▶ Work task: Reproduce word for word the lines between those holding "left shoulder: (352, 513)" and "nose: (650, 453)", inclusive, and nothing else from the data below.

▶ Task data:
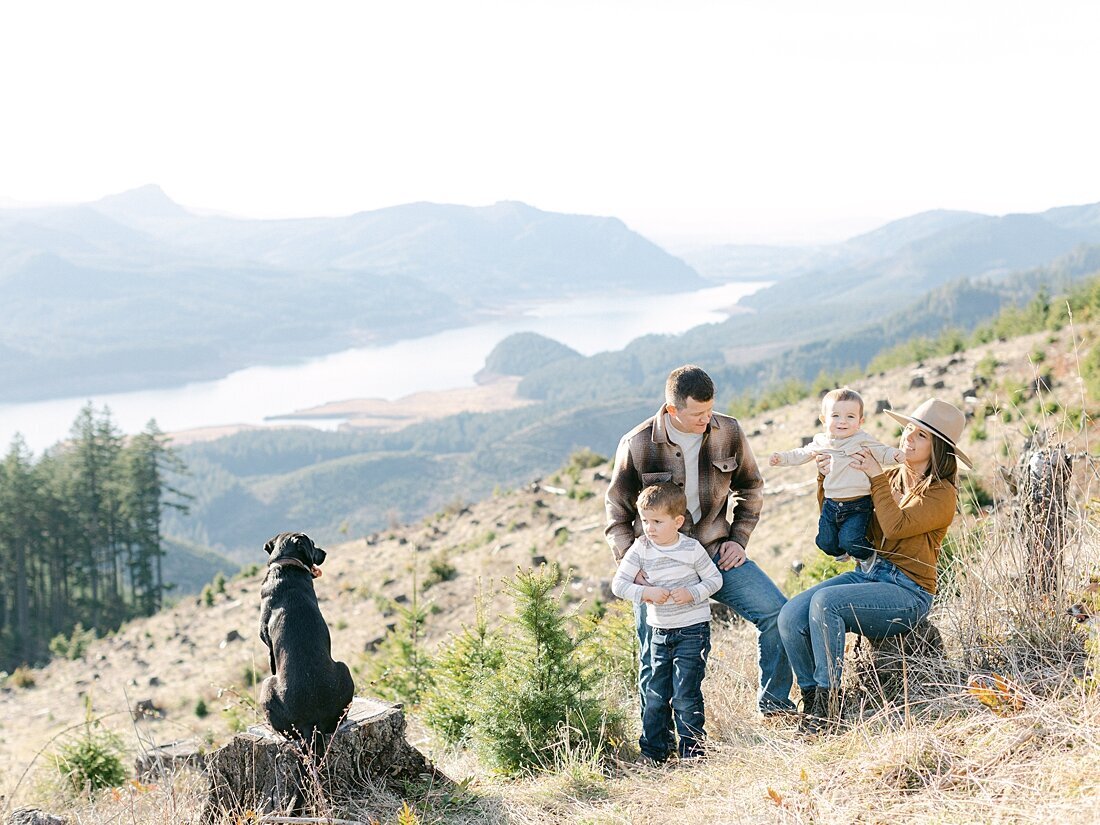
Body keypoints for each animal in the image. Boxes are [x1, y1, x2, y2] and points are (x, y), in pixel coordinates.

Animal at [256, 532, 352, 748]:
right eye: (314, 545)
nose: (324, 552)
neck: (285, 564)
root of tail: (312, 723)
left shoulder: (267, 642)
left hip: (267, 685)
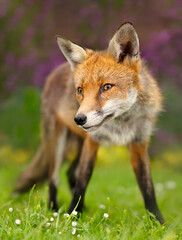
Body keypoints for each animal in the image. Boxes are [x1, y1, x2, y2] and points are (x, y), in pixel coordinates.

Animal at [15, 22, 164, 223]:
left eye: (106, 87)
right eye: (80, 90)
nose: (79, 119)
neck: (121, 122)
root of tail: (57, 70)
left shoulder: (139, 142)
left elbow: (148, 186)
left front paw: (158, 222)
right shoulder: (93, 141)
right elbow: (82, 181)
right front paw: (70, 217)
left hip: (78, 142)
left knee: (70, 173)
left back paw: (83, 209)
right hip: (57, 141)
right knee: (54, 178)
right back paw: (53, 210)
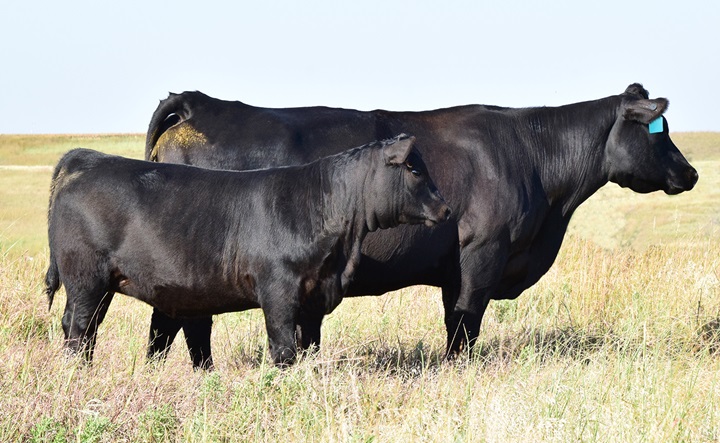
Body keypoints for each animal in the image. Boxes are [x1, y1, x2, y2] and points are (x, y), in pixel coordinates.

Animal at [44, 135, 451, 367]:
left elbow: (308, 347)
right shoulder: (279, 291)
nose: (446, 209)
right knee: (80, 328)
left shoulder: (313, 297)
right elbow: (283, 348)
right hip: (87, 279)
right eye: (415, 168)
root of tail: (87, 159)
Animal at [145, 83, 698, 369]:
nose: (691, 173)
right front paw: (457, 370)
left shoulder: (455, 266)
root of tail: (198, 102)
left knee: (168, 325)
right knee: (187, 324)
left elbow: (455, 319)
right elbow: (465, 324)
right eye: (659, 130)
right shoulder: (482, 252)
* * *
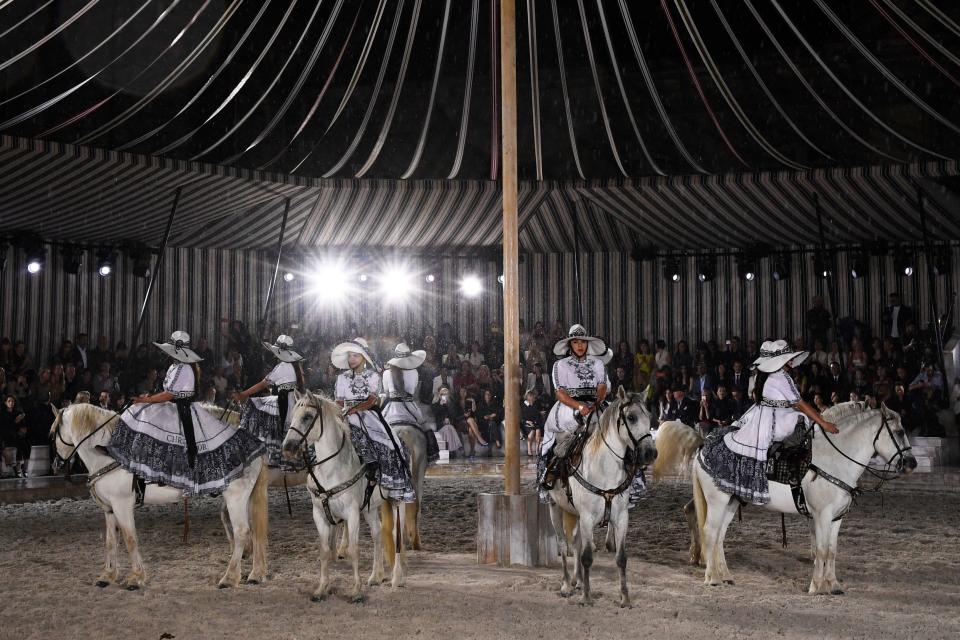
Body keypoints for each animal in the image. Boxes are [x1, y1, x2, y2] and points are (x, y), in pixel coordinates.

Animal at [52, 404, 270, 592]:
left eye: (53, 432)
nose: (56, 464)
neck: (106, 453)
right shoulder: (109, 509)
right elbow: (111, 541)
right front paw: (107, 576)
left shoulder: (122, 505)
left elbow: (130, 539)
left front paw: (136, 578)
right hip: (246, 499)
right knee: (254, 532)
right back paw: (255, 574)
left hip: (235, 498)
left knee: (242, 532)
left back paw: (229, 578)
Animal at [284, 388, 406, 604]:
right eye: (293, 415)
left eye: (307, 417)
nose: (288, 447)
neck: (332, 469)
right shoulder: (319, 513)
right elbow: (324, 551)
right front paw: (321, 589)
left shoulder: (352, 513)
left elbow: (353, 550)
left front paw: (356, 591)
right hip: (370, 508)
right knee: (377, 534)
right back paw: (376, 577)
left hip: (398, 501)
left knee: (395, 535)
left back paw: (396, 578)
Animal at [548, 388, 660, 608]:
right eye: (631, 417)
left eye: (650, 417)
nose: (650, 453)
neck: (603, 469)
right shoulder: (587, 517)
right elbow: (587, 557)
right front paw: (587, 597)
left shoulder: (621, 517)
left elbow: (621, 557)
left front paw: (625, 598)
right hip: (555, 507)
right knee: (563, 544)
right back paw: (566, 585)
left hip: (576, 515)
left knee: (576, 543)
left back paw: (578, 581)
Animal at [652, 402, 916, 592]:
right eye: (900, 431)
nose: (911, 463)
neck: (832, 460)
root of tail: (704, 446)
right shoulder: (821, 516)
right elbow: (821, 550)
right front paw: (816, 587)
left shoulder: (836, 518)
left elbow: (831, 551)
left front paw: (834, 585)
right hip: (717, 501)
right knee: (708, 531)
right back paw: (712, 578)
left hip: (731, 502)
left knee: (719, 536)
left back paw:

▶ Expected output:
left shoulder: (352, 513)
left elbow: (353, 550)
left front paw: (356, 591)
right hip: (370, 508)
right knee: (377, 534)
right back paw: (376, 577)
left hip: (398, 501)
left knee: (395, 535)
left back paw: (396, 578)
Animal at [548, 388, 660, 608]:
right eye: (631, 417)
left eye: (650, 417)
nose: (650, 453)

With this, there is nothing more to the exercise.